This is called at the end of __free_one_page().

I tried to limit the impact as much as possible by ordering the checks the
way I did. The order check should limit the impact pretty significantly as
that is the only one that will be triggered for every page, then the
higher order pages are left to deal with the test_bit and
aerator_raw_pages checks.

> > +static struct aerator_dev_info *a_dev_info;
> > +struct static_key aerator_notify_enabled;
> > +
> > +struct list_head *boundary[MAX_ORDER - AERATOR_MIN_ORDER][MIGRATE_TYPES];
> > +
> > +static void aerator_reset_boundary(struct zone *zone, unsigned int order,
> > + unsigned int migratetype)
> > +{
> > + boundary[order - AERATOR_MIN_ORDER][migratetype] =
> > + &zone->free_area[order].free_list[migratetype];
> > +}
> > +
> > +#define for_each_aerate_migratetype_order(_order, _type) \
> > + for (_order = MAX_ORDER; _order-- != AERATOR_MIN_ORDER;) \
> > + for (_type = MIGRATE_TYPES; _type--;)
> > +
> > +static void aerator_populate_boundaries(struct zone *zone)
> > +{
> > + unsigned int order, mt;
> > +
> > + if (test_bit(ZONE_AERATION_ACTIVE, &zone->flags))
> > + return;
> > +
> > + for_each_aerate_migratetype_order(order, mt)
> > + aerator_reset_boundary(zone, order, mt);
> > +
> > + set_bit(ZONE_AERATION_ACTIVE, &zone->flags);
> > +}
>
> This function appears misnamed as it's doing more than boundary
> manipulation.

The ZONE_AERATION_ACTIVE flag is what is used to indicate that the
boundaries are being tracked. Without that we just fall back to using the
free_list tail.

> > +struct list_head *__aerator_get_tail(unsigned int order, int migratetype)
> > +{
> > + return boundary[order - AERATOR_MIN_ORDER][migratetype];
> > +}
> > +
> > +void __aerator_del_from_boundary(struct page *page, struct zone *zone)
> > +{
> > + unsigned int order = page_private(page) - AERATOR_MIN_ORDER;
> > + int mt = get_pcppage_migratetype(page);
> > + struct list_head **tail = &boundary[order][mt];
> > +
> > + if (*tail == &page->lru)
> > + *tail = page->lru.next;
> > +}
>
> Ewww. Please just track the page that's the boundary, not the list head
> inside the page that's the boundary.
>
> This also at least needs one comment along the lines of: Move the
> boundary if the page representing the boundary is being removed.

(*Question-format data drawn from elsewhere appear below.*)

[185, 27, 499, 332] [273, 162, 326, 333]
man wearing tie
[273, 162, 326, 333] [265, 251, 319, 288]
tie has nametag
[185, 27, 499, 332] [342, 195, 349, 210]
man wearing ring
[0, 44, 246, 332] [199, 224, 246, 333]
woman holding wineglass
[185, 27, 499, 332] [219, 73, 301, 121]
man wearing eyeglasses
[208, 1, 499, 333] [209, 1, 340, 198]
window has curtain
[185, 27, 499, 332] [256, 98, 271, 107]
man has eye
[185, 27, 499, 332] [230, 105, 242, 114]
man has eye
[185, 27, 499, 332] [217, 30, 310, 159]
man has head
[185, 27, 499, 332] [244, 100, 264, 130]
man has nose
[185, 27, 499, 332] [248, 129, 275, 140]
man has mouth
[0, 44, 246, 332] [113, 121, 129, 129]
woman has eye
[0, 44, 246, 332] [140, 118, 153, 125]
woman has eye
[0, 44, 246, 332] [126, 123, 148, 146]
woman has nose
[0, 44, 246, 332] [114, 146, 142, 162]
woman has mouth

So the reason for using the list_head is because we can end up with a
boundary for an empty list. In that case we don't have a page to point to
but just the list_head for the list itself. It actually makes things quite
a bit simpler, otherwise I have to perform extra checks to see if the list
is empty.

I'll work on updating the comments.

>
> > +void aerator_add_to_boundary(struct page *page, struct zone *zone)
> > +{
> > + unsigned int order = page_private(page) - AERATOR_MIN_ORDER;
> > + int mt = get_pcppage_migratetype(page);
> > + struct list_head **tail = &boundary[order][mt];
> > +
> > + *tail = &page->lru;
> > +}
> > +
> > +void aerator_shutdown(void)
> > +{
> > + static_key_slow_dec(&aerator_notify_enabled);
> > +
> > + while (atomic_read(&a_dev_info->refcnt))
> > + msleep(20);
>
> We generally frown on open-coded check/sleep loops. What is this for?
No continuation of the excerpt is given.